*** TEXTO DE ORIGEM ***

Envelhecer é um pouco compreender que aquilo que sempre nos pareceu serem nossos maiores defeitos são, na verdade, virtudes. Cada vez mais concluo isso, por exemplo, em relação à minha baixa autoestima e à minha culpa generalizada. Noventa e nove por cento dos problemas do mundo estariam resolvidos com um pouco menos de autoestima distribuída por aí e se as pessoas se livrassem do vício de terceirizar responsabilidades. Duvidar é melhor que ter certezas. Assumir responsabilidades é muito mais saudável do que culpar.
Nesse sentido, nada me produz tanto mal-estar hoje quanto o desprezo da elite intelectual brasileira pela música sertaneja. É claro que, como não pega bem ter preconceitos, esse preconceito se dilui em subterfúgios e manobras retóricas. A mais básica delas é a de se remeter à suposta separação entre música caipira - raiz e verdadeira - e música sertaneja - degradada e cafona. A primeira corresponderia ao universo idílico do campo não contaminado pela modernidade capitalista, ao mundo puro do caipira uspiano de Antonio Candido, a segunda, ao Brasil do latifúndio, da expropriação, da violência e da degradação ambiental - a fronteira uspiana de José de Souza Martins.
Comecemos então a defletir as flechas vindas da Vila Madalena e do Leblon: Candido e Martins são dois grandes intelectuais e suas contribuições são fundamentais para entendermos o Brasil. Mas são também muito mais sutis e complexos em seu pensamento do que a apropriação e interpretação que nós, esquerda de rodas de samba, fazemos deles.
Entre a visão que se tem do Brasil sertanejo no Brasil dos bares da moda onde se ouve MPB - seja na Gávea, em Pinheiros ou no Setor Sul de Goiânia - e o Brasil real do sertanejo - seja na fronteira consolidada de Rio Verde ou nas frentes pioneiras da Amazônia ou do Matopiba -, há uma distância que não se mede em quilômetros. Ela pode ser mais propriamente dimensionada pelo tamanho dos estereótipos e do desconhecimento que a dita elite cultural tem de lugares não tão distantes, como Barretos, ou realmente distantes, como São Desidério, na Bahia, município campeão do desmatamento em 2023, ou Colniza, no norte do Mato Grosso, um dos maiores focos da extração ilegal de madeira no Brasil.

***

# [TAREFAS OBRIGATÓRIAS]
1. Qual município o texto de origem aponta como campeão do desmatamento em 2023?
2. Liste todos os lugares que o texto de origem cita como exemplos de onde ficam os bares da moda em que se ouve MPB.
A listagem é um material independente do texto de origem.

*** MATERIAL ***

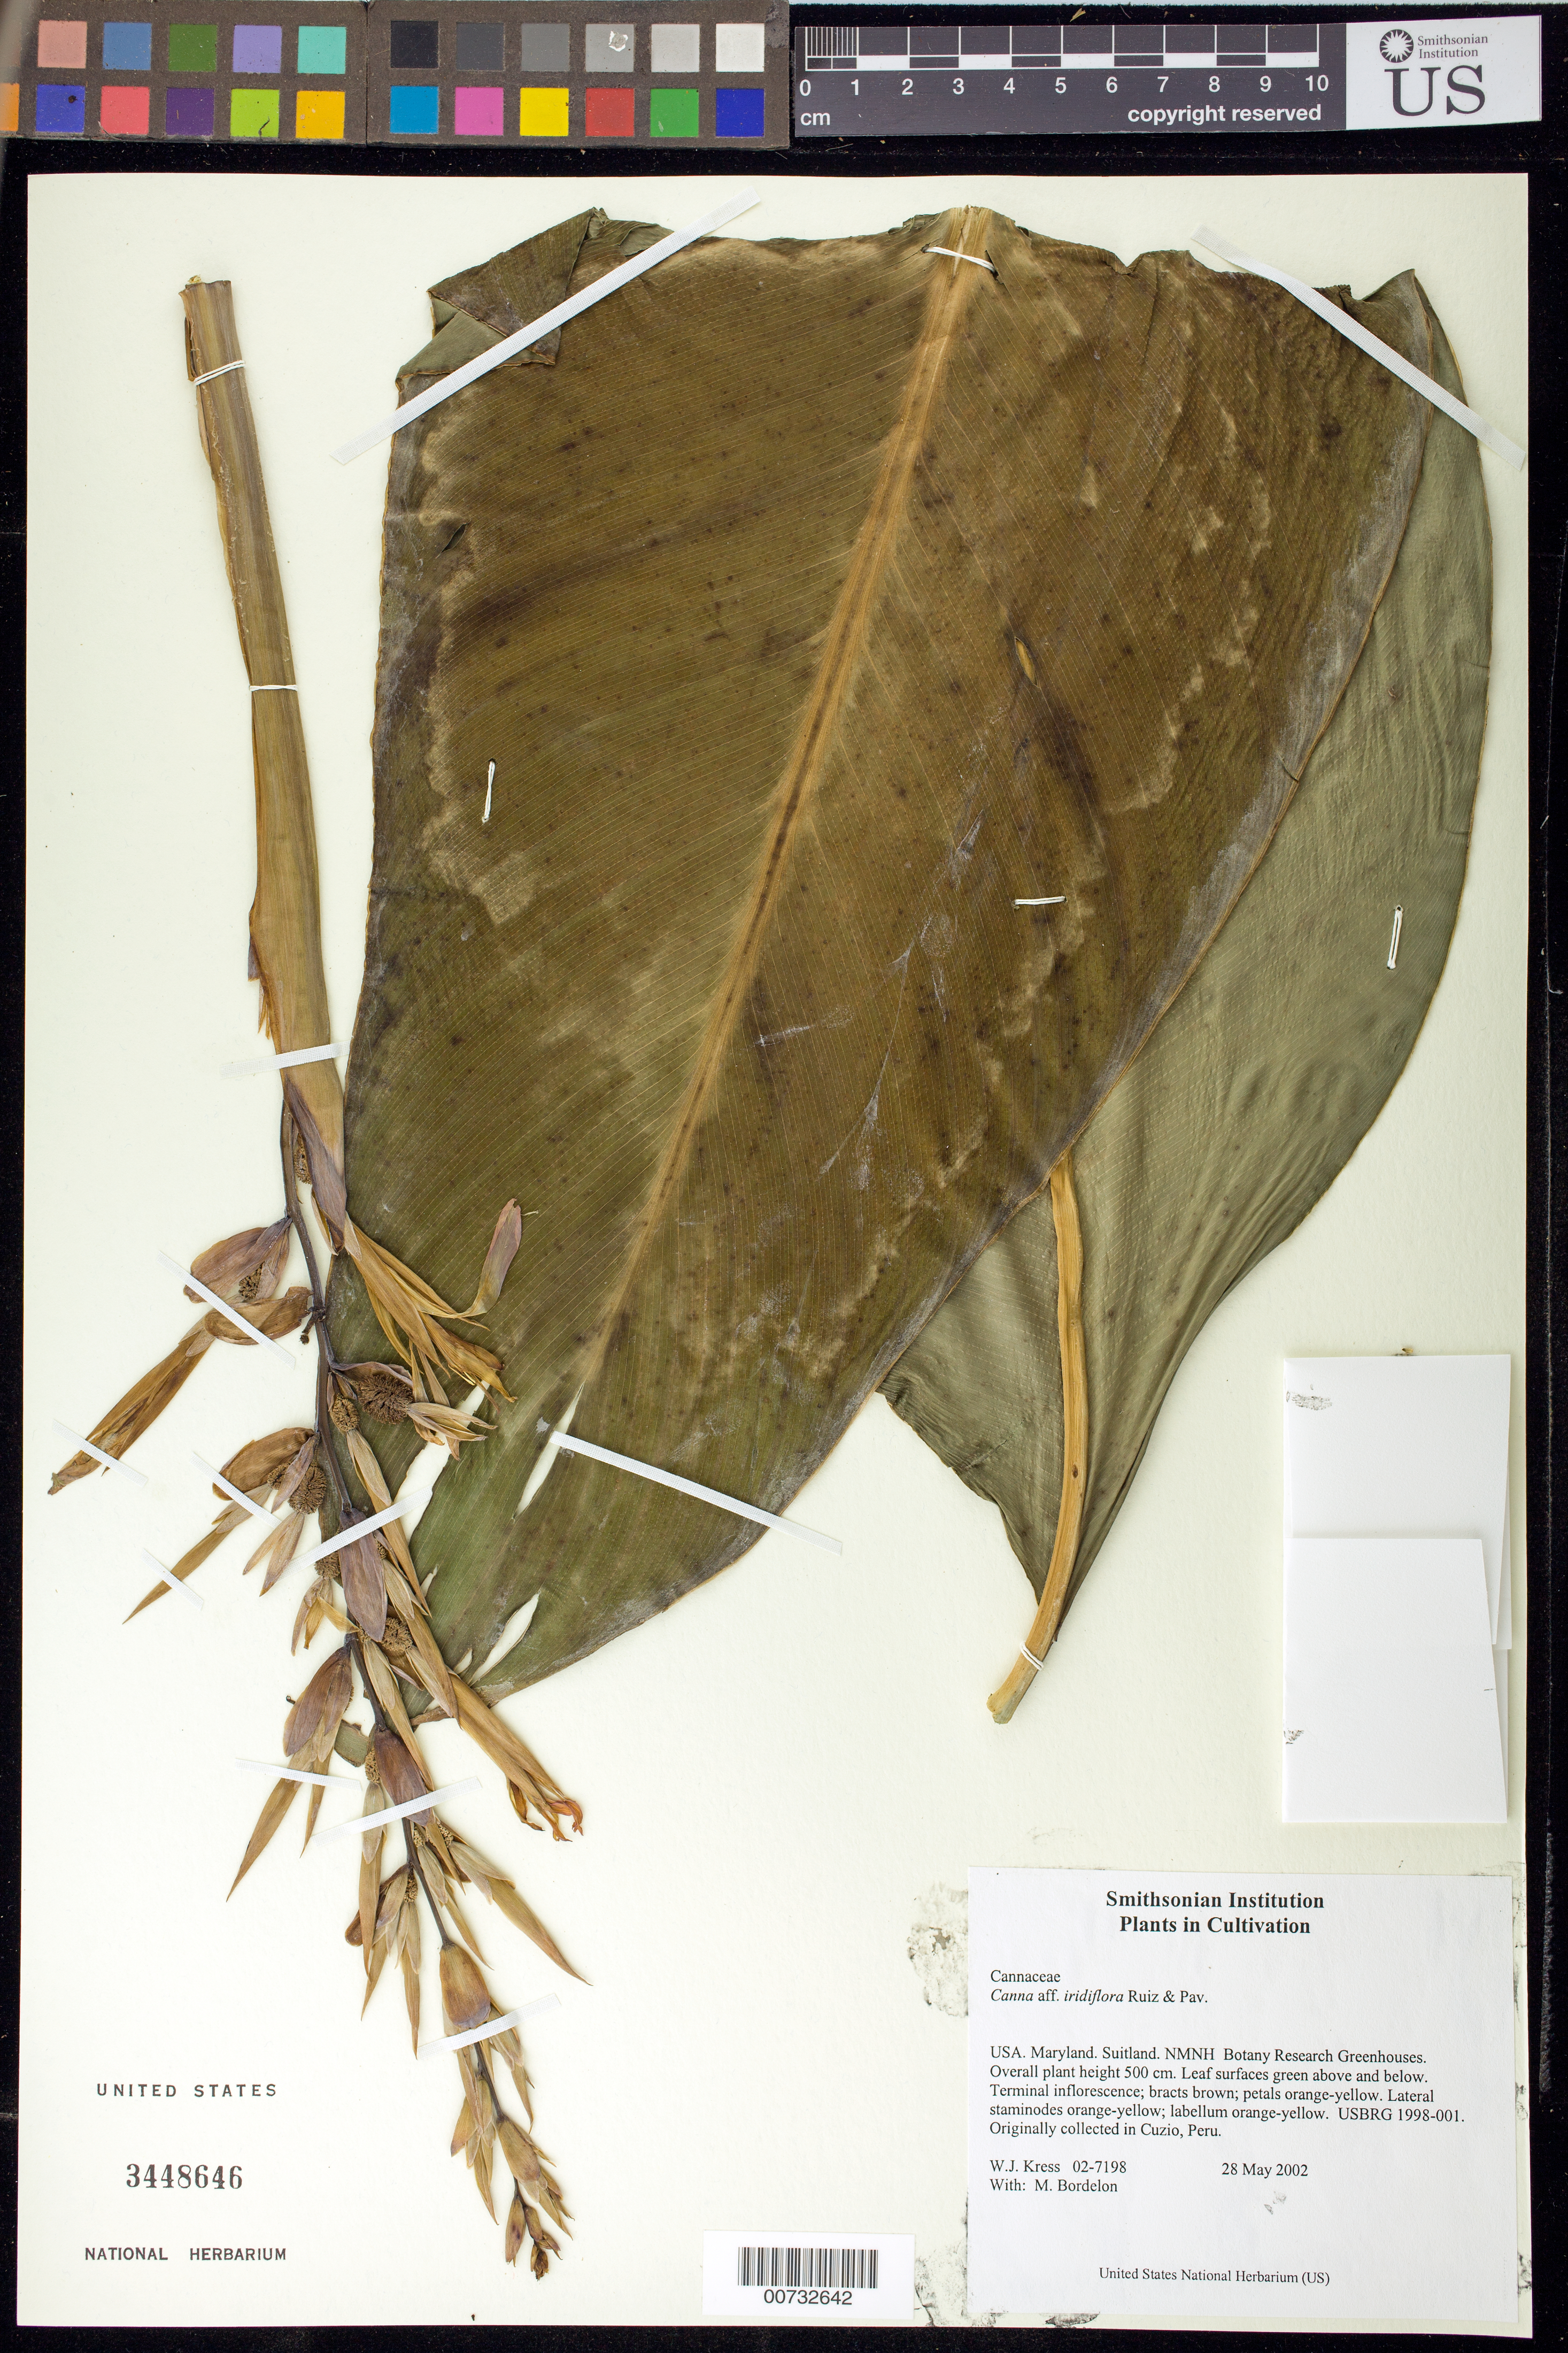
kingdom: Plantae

***

# [RESPOSTAS A SEGUIR]
1. São Desidério, na Bahia.

2. Gávea, Pinheiros e Setor Sul de Goiânia.